“Whether you believe something or not, it does not stop the fact that I am here. I live.”

Throughout the years, we’ve witnessed our favourite Drag Race queens tongue-pop, deathdrop and shablam etc, but it’s the tender moments between the contestants in the werkroom that leave a lasting impact on the hearts of fans.

Who can forget Roxxy’s bus stop confession in season five? Or when Ongina and Trinity K. Bonet came out as HIV-positive? Drag queens are known for being vivacious and full of life, but its moments such as these that humanise them to audiences.

This week’s episode of Drag Race UK provided us with another. During a conversation with her fellow competitors about being bullied for their sexuality, Divina spoke about how Section 28 personally affected her time at school.

“I got a lot of flack from pretty much everybody in the school,” she revealed. “Growing up for everybody is hard, but then you add on being gay and it’s a whole other level, particularly for the time that I grew up in.

“Section 28 meant that a lot of teachers felt like they couldn’t step in. It did a lot of damage to people like me.”

Divina then educated viewers on how the amendment affected the LGBTQ community. “Enacted in 1988 up until about 2000, it stops the promotion of homosexuality,” she said. “Now for most teachers, that meant it could not even be spoken about.

“It just erases gay people completely. There was no discussion around it, so you have no understanding as a gay person that there can be a different way of living, because you never get told that. That never happens, whereas for a straight person, you are constantly fed, ‘You are correct, you are right, you are valid.’ You don’t get that as a gay person.”

BBC Three

However, the star – who has been a teacher in several different schools – said the attitudes of kids now are “completely different” and recalled an incident in class where a student called her a “fucking faggot” and a “fucking queer”.
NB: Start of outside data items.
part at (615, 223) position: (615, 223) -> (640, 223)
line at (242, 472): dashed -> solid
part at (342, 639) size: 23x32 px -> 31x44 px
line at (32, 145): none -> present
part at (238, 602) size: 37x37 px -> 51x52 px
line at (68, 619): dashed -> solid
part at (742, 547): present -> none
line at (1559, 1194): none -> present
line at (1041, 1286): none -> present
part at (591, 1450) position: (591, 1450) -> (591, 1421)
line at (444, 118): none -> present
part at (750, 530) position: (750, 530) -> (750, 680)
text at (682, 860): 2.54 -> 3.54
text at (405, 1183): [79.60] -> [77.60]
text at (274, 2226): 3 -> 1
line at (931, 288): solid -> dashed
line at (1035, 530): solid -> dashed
“She storms out and everybody else was outraged that she’d said that to me,” she explained, in tears.

“To say the kids are different now is to completely underestimate where we are. It made me feel like all those kids who were like me had hope, they weren’t going to have the same struggle. It wasn’t going to be the same for them.”

The Vivienne then drew attention to the nationwide protests against the inclusion of LGBTQ-inclusive lessons in education.

“Hopefully we are moving into a world where children are taught gay things in school,” she said. “I mean, you look at the protests outside schools because they’re getting taught LGBT education… it’s absolutely horrendous.”

Divina powerfully responded: “Some people have two mummies, some people have two daddies, most people have a mummy and a daddy. Whether you believe something or not, it does not stop the fact that I am here. I live.”

On this week’s episode of Drag Race UK, the six remaining contestants, Divina, Baga Chipz, Blu Hydrangea, Cheryl Hole, Crystal, The Vivienne, were split into two teams for a girl-group battle. 

They were aided by Grammy-nominated singer-songwriter and producer MNEK, while Little Mix star and bonafide Drag Race super-fan Jade Thirlwall sat on the panel. 

Drag Race UK airs every Thursday on BBC Three. The first five episodes are now available to stream on BBC iPlayer.